→ **ACTIVITY**
The line holding "Ensayos y documentos de" and all lines that follow it to the end of the data: return these exactly, and nothing more.
** SOURCE MATERIAL follows **
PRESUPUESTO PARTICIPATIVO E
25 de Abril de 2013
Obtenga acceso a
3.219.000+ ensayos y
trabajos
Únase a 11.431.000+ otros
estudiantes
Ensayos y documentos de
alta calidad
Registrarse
** End of SOURCE MATERIAL **
→ **OUTPUT**
Ensayos y documentos de
alta calidad
Registrarse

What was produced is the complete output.